Dano Gillam: I don’t know when I developed that. Hmm, I guess what I did develop in ACME was the habit of talking about problems and getting other people excited about them, because that’s really step one. You go to a manager and the manager says here’s the status quo—this is how things have been done in the past. Data science is new, and what we can do is new, and what Python can do is completely different from what people have been doing with SQL, R, SAS, and other stats languages. People with our skill set can do things completely differently. So step one is always selling that—explaining to managers that while this is what you’re doing, it could be so much more. I think that’s a very important thing that I got from ACME, just because in ACME we’re always talking through problems together because ACME was so group focused. We were always talking about the possibilities, like: “Whoa, we just learned this algorithm. You could probably do this or do that with this algorithm.”
Tim Riser: Are there any specific skills that you wish you’d spend more time on in ACME?
Dano Gillam: I was busy in ACME. I had no more time to spend on anything else. I was in the mindset of learning where even if I had extra time after class, like I said, I would go do Kaggle competitions and I would go learn different packages in Python to just be better at Python.
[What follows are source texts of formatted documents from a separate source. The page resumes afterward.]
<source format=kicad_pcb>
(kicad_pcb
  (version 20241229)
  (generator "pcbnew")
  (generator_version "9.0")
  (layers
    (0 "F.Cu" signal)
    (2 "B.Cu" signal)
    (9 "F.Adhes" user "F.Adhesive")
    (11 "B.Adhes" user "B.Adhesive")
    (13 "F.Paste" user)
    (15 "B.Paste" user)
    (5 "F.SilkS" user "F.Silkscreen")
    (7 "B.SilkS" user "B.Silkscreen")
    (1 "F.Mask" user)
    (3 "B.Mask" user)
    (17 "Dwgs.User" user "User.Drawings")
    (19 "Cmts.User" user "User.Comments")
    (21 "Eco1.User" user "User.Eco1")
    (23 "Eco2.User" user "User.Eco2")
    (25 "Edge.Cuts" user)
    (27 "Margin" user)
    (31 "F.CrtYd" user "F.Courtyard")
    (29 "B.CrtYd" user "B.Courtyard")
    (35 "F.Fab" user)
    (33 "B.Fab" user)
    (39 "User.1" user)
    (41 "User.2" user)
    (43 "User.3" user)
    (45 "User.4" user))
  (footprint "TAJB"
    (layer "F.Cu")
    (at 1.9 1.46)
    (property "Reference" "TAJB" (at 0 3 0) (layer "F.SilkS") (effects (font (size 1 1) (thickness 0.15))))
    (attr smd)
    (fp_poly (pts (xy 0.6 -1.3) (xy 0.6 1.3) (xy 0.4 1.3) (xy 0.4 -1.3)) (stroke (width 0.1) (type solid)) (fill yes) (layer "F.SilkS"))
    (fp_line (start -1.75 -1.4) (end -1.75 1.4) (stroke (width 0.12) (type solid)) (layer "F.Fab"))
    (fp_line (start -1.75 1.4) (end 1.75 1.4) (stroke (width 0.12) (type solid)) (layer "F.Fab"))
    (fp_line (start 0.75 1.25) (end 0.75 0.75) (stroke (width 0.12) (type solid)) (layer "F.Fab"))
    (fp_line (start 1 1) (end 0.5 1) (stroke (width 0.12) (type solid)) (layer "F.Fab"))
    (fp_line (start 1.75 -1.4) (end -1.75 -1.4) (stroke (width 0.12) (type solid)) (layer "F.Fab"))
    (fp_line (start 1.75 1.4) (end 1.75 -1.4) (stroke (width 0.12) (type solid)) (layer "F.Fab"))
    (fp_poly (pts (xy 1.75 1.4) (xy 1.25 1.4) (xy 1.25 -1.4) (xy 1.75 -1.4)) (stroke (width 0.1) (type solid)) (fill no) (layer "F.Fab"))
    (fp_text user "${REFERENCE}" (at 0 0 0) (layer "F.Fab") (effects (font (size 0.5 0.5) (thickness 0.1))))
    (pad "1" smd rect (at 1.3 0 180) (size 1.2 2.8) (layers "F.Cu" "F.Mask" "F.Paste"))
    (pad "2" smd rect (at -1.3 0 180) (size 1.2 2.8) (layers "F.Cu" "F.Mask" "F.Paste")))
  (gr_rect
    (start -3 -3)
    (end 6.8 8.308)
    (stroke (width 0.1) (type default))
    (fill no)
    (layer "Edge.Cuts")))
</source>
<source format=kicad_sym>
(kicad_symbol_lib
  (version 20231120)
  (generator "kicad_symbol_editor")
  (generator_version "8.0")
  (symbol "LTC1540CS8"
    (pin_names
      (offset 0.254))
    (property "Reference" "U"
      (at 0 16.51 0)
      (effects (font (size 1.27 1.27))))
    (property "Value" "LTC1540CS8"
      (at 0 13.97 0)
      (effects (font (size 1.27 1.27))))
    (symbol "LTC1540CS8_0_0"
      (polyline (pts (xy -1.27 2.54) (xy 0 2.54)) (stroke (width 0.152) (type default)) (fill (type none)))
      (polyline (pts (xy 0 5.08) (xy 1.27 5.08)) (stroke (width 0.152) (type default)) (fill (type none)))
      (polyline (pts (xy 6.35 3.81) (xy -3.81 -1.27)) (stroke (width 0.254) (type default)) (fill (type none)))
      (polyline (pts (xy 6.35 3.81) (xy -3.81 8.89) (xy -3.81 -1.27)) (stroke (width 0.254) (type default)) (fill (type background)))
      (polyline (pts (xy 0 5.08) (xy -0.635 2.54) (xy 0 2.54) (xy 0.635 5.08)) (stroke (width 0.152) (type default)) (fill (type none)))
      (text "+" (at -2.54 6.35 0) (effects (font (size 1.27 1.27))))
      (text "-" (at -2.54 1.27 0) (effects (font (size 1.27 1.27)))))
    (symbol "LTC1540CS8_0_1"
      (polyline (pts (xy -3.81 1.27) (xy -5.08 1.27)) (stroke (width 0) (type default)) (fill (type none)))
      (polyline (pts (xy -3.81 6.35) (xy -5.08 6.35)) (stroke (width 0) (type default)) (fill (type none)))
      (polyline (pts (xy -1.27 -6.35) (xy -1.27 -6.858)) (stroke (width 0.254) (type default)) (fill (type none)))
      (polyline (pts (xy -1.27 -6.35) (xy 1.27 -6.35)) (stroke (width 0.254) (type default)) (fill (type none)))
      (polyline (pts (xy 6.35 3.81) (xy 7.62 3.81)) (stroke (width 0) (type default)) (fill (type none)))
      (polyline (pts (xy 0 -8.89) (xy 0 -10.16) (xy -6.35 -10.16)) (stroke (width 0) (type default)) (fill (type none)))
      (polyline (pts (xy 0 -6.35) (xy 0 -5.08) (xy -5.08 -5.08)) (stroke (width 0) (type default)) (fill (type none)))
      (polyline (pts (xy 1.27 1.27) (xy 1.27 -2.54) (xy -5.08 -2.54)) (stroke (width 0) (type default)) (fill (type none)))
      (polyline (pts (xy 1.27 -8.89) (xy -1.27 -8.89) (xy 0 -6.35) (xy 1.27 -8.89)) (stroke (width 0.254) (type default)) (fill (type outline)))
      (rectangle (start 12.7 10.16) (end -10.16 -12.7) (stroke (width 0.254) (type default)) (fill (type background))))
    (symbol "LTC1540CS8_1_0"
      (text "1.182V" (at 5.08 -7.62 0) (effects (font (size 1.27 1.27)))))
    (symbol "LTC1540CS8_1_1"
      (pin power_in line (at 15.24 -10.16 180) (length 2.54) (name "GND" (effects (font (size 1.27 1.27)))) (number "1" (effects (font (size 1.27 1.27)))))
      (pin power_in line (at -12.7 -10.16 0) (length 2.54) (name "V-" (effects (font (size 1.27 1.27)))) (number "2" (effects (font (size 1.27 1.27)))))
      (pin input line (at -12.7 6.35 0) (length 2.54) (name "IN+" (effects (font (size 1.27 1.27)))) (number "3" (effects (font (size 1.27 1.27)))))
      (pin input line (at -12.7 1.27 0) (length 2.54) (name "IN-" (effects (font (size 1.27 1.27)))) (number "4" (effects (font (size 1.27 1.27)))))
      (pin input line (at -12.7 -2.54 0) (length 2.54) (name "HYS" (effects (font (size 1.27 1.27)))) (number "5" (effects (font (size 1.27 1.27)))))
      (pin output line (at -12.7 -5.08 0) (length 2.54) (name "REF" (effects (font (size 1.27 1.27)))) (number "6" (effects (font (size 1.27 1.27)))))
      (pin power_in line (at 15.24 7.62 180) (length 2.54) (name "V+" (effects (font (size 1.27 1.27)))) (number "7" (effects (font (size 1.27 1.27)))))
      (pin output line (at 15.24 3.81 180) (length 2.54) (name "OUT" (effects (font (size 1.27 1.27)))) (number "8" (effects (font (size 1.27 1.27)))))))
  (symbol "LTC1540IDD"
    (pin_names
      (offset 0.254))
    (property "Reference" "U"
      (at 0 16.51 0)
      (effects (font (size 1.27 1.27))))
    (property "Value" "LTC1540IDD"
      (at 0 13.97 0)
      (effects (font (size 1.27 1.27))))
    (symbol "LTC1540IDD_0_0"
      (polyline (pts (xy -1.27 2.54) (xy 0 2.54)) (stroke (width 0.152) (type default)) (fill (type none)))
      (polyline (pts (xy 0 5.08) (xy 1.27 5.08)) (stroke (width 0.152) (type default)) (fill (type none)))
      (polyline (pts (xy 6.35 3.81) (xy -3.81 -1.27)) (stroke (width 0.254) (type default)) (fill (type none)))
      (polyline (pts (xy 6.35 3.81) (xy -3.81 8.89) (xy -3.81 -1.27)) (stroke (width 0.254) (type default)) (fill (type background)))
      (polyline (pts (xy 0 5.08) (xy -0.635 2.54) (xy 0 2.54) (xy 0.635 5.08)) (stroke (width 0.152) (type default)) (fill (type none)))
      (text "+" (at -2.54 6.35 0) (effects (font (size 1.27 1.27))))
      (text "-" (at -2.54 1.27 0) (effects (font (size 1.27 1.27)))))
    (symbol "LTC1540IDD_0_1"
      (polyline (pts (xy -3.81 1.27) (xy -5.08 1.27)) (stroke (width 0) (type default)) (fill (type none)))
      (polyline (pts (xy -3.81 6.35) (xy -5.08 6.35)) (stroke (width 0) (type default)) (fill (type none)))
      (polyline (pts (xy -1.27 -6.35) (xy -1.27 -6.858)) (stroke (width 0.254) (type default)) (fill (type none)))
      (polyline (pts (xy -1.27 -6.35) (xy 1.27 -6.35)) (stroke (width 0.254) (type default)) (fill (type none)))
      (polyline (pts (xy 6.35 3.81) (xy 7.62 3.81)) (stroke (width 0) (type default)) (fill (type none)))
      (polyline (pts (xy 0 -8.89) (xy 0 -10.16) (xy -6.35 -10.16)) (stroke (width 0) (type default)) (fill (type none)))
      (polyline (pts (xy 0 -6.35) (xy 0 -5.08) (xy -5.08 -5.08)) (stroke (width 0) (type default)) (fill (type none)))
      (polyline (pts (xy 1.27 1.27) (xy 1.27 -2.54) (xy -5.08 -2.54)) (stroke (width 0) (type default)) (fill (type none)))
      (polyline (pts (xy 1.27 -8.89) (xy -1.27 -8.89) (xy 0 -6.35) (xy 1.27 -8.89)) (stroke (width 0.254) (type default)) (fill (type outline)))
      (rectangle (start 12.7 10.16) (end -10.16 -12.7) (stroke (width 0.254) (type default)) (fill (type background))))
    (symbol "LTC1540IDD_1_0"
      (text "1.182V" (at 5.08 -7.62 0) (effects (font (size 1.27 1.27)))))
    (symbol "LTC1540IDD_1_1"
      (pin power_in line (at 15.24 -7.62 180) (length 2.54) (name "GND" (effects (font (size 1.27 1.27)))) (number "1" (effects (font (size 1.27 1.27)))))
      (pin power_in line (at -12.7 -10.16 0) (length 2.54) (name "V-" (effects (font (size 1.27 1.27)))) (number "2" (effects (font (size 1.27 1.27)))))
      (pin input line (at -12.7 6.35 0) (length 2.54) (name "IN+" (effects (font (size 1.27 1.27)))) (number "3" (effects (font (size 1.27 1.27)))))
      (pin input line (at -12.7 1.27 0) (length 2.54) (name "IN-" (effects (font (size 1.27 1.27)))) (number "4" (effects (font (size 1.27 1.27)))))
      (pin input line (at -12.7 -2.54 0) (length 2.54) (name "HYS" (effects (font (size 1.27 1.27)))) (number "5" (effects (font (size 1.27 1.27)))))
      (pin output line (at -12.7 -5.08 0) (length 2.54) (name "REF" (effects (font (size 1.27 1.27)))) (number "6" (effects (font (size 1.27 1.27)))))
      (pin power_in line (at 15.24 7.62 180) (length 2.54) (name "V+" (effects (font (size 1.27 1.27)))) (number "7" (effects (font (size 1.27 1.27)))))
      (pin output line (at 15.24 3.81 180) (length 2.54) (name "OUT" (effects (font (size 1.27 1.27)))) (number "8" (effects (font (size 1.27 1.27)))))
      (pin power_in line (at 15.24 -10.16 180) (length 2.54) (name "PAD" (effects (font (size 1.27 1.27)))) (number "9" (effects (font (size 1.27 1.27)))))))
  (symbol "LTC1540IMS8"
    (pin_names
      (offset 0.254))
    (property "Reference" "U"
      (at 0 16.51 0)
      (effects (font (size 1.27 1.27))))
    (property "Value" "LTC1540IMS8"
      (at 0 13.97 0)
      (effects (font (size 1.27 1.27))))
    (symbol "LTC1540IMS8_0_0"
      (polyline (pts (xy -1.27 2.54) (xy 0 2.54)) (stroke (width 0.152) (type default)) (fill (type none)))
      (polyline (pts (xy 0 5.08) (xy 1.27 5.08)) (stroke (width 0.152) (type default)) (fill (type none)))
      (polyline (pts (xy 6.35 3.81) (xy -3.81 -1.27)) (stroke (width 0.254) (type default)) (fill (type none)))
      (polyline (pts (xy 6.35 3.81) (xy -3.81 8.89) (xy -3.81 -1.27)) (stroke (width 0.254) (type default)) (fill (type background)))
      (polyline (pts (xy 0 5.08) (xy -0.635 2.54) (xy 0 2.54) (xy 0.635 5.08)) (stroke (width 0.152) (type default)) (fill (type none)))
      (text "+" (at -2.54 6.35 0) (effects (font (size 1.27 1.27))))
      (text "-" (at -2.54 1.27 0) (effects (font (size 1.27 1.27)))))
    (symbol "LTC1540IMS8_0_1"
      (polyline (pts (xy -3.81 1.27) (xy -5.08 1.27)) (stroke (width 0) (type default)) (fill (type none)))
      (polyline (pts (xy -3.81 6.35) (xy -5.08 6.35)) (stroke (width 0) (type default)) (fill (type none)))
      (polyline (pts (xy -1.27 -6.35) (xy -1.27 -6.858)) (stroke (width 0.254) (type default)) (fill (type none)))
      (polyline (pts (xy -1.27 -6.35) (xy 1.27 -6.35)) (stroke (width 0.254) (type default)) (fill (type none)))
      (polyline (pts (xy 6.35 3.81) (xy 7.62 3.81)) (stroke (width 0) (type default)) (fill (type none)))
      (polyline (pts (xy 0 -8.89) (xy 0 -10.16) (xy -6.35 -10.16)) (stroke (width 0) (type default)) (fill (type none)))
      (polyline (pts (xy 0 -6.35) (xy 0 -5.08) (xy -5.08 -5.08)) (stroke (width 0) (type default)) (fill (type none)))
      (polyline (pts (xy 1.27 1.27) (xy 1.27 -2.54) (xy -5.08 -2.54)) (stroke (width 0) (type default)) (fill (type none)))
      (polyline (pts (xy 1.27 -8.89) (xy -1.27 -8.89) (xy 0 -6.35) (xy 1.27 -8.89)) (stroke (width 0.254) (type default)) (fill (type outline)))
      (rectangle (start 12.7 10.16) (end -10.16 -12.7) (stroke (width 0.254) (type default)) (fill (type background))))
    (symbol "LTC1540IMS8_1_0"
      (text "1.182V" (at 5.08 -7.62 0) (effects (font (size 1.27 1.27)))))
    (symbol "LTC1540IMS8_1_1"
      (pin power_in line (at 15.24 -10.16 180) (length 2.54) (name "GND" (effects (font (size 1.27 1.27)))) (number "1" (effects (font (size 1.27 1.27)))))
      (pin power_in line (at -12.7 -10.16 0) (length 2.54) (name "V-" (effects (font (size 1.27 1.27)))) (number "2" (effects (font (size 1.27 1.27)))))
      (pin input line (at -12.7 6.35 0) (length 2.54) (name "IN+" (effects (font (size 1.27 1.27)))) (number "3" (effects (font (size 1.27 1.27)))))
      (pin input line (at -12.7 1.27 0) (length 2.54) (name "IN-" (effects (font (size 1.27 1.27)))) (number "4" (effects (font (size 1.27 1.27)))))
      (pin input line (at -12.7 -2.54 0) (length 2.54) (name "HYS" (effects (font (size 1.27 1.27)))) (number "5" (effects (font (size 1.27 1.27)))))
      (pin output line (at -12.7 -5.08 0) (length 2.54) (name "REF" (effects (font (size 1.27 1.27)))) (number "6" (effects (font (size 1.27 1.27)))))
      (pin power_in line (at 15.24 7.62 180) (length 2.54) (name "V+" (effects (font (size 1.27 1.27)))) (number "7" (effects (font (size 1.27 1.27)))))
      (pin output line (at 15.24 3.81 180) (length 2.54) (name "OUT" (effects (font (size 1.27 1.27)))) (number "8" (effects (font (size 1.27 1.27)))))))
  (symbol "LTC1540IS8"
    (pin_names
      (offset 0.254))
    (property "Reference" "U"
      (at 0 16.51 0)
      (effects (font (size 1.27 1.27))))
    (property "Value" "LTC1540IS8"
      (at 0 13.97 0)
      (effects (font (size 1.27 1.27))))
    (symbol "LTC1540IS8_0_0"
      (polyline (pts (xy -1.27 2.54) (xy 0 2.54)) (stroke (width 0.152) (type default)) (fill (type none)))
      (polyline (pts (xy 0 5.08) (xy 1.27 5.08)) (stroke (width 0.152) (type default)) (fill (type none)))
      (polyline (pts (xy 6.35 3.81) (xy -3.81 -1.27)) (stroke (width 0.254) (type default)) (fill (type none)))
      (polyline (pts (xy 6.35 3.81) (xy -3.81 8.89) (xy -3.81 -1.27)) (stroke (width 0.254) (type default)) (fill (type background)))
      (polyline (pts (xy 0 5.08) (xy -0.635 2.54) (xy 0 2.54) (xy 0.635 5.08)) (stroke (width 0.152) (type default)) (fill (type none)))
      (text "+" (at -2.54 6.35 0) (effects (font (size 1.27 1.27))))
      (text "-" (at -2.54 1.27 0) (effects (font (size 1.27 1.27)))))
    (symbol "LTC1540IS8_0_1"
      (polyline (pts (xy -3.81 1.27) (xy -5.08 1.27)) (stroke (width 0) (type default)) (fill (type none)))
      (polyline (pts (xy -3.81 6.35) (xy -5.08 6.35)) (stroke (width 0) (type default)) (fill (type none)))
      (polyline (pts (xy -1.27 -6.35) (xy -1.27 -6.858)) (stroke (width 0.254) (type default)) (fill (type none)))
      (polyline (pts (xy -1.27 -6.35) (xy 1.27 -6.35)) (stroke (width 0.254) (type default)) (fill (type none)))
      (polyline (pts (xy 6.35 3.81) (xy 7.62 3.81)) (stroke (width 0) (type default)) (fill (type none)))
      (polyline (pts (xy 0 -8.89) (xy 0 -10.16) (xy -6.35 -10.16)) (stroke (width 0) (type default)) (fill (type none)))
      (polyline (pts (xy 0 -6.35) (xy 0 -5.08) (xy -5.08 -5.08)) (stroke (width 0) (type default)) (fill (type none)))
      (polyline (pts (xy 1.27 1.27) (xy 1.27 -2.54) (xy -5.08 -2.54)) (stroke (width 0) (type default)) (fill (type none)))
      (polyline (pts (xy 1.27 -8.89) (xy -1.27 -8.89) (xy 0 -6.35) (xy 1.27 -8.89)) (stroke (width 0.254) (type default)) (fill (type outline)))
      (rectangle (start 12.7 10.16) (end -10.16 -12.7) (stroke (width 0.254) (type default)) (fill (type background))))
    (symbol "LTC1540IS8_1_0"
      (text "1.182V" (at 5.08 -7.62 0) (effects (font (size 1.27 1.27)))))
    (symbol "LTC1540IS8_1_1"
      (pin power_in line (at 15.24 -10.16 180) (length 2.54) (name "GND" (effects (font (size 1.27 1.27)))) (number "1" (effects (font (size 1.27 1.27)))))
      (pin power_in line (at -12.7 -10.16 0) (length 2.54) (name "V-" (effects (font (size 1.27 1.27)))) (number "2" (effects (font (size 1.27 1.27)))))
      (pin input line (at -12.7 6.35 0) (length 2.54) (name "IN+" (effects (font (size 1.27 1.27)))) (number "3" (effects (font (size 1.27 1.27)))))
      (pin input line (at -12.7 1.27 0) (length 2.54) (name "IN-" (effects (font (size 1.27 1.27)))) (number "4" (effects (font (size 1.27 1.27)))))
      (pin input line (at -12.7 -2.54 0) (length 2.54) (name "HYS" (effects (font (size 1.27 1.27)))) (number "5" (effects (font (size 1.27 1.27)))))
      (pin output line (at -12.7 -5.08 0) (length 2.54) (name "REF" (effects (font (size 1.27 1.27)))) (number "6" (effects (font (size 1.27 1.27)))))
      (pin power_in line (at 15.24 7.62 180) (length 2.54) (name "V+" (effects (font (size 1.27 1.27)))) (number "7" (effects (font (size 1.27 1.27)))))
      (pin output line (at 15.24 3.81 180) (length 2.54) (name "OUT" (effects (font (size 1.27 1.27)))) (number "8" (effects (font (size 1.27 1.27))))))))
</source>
I was very focused on machine learning and Python and programming, and less on math theory to be honest. I was pretty bad at theory in comparison, and on those theory tests I did pretty poorly, but I was really good at the programming part. That’s partly true for most majors. A major will teach you some stuff that won’t directly apply to what you do next. So you focus on the parts of your major that you enjoy the most. I really liked the algorithm design and that turned out really well for me because I didn’t go into academia but instead I went into industry. All of my math background from ACME was useful for finding the state-of-the-art, reading through algorithms, finding the new ways that neural networks are working, the new ways that random forests are working, understanding all the math behind them so that I could decide which one to use. If I didn’t go through ACME, I wouldn’t have that foundational understanding of what the algorithms were doing, and that makes it impossible to figure out what’s going wrong when something goes wrong. Good job, ACME, good job.
Tim Riser: You’ve been out in the real world, worked across three companies, interacted with colleagues from other backgrounds. How would you say ACME has prepared you for our work?
Dano Gillam: Perfectly. I work with people much older than me, but ACME prepared me. The space has changed so much, and experience is quickly overcome by learning the right thing at the right time, and ACME did a great job at that. It makes me think that ACME should re-evaluate what tools it’s using constantly because five years from now, maybe Julia’s the new tool of choice. I don’t know, but it’s definitely important not to ever get stuck on a particular tool, since the tools are always changing.
Tim Riser: If you ever start using something instead of Python tell Dr. Jarvis immediately.
Dano Gillam: Yeah, I don’t think it’s going to happen. But I’m sure that’s what they said about other languages. In Python that probably won’t be the case because most packages in Python don’t use just Python –TensorFlow in Python drops down to C and numpy immediately drops down to C, so Python does a good job at doing the best of each language. Anything that it needs to be faster at, it uses another language to do. So, I hope it survives.
Tim Riser: Thanks for sharing, Dano!
Dano Gillam: If I have a God-given talent, it is getting other people excited about this stuff. I do it with people at work all the time. “You may not care, but let me tell you about how exciting data science is and everything that could be done.”